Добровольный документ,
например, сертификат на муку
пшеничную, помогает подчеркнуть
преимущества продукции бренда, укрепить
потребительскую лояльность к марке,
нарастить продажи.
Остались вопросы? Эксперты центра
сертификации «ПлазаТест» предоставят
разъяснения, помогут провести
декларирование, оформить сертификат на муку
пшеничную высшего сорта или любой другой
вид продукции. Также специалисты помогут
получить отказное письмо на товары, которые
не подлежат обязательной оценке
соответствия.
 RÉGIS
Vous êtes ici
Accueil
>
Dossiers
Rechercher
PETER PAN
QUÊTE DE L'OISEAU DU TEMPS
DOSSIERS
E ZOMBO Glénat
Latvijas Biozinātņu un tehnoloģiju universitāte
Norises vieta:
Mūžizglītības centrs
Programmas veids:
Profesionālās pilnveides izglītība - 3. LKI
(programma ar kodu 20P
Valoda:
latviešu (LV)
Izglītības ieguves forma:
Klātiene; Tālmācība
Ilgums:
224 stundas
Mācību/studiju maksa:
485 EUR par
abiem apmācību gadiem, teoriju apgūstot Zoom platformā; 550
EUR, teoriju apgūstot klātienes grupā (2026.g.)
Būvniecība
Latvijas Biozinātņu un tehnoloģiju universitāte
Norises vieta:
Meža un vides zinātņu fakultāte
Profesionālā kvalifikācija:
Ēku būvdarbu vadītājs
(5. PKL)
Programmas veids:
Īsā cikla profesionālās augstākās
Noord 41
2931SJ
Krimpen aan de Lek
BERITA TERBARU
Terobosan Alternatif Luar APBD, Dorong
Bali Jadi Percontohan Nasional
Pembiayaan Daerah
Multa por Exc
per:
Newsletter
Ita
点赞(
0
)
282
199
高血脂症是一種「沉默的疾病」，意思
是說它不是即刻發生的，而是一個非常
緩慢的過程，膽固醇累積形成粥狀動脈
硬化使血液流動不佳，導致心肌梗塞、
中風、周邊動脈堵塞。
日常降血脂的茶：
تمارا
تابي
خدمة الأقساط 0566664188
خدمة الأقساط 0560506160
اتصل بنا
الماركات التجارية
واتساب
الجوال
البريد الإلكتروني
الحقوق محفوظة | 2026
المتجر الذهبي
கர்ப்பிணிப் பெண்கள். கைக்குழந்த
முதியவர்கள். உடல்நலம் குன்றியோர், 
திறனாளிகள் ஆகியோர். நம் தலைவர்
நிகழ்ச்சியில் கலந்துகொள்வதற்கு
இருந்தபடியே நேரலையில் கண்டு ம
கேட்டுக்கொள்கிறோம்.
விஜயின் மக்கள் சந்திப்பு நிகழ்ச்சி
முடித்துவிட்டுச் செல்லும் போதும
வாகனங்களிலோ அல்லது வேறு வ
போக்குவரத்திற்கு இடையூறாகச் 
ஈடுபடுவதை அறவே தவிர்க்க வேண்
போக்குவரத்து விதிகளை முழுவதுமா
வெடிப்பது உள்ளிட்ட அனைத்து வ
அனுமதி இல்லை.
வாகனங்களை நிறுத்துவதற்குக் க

■ YOUR GOAL
What is needed is the full listing, reproduced exactly.

■ SOLUTION FOR THIS PROBLEM
Добровольный документ,
например, сертификат на муку
пшеничную, помогает подчеркнуть
преимущества продукции бренда, укрепить
потребительскую лояльность к марке,
нарастить продажи.
Остались вопросы? Эксперты центра
сертификации «ПлазаТест» предоставят
разъяснения, помогут провести
декларирование, оформить сертификат на муку
пшеничную высшего сорта или любой другой
вид продукции. Также специалисты помогут
получить отказное письмо на товары, которые
не подлежат обязательной оценке
соответствия.
 RÉGIS
Vous êtes ici
Accueil
>
Dossiers
Rechercher
PETER PAN
QUÊTE DE L'OISEAU DU TEMPS
DOSSIERS
E ZOMBO Glénat
Latvijas Biozinātņu un tehnoloģiju universitāte
Norises vieta:
Mūžizglītības centrs
Programmas veids:
Profesionālās pilnveides izglītība - 3. LKI
(programma ar kodu 20P
Valoda:
latviešu (LV)
Izglītības ieguves forma:
Klātiene; Tālmācība
Ilgums:
224 stundas
Mācību/studiju maksa:
485 EUR par
abiem apmācību gadiem, teoriju apgūstot Zoom platformā; 550
EUR, teoriju apgūstot klātienes grupā (2026.g.)
Būvniecība
Latvijas Biozinātņu un tehnoloģiju universitāte
Norises vieta:
Meža un vides zinātņu fakultāte
Profesionālā kvalifikācija:
Ēku būvdarbu vadītājs
(5. PKL)
Programmas veids:
Īsā cikla profesionālās augstākās
Noord 41
2931SJ
Krimpen aan de Lek
BERITA TERBARU
Terobosan Alternatif Luar APBD, Dorong
Bali Jadi Percontohan Nasional
Pembiayaan Daerah
Multa por Exc
per:
Newsletter
Ita
点赞(
0
)
282
199
高血脂症是一種「沉默的疾病」，意思
是說它不是即刻發生的，而是一個非常
緩慢的過程，膽固醇累積形成粥狀動脈
硬化使血液流動不佳，導致心肌梗塞、
中風、周邊動脈堵塞。
日常降血脂的茶：
تمارا
تابي
خدمة الأقساط 0566664188
خدمة الأقساط 0560506160
اتصل بنا
الماركات التجارية
واتساب
الجوال
البريد الإلكتروني
الحقوق محفوظة | 2026
المتجر الذهبي
கர்ப்பிணிப் பெண்கள். கைக்குழந்த
முதியவர்கள். உடல்நலம் குன்றியோர், 
திறனாளிகள் ஆகியோர். நம் தலைவர்
நிகழ்ச்சியில் கலந்துகொள்வதற்கு
இருந்தபடியே நேரலையில் கண்டு ம
கேட்டுக்கொள்கிறோம்.
விஜயின் மக்கள் சந்திப்பு நிகழ்ச்சி
முடித்துவிட்டுச் செல்லும் போதும
வாகனங்களிலோ அல்லது வேறு வ
போக்குவரத்திற்கு இடையூறாகச் 
ஈடுபடுவதை அறவே தவிர்க்க வேண்
போக்குவரத்து விதிகளை முழுவதுமா
வெடிப்பது உள்ளிட்ட அனைத்து வ
அனுமதி இல்லை.
வாகனங்களை நிறுத்துவதற்குக் க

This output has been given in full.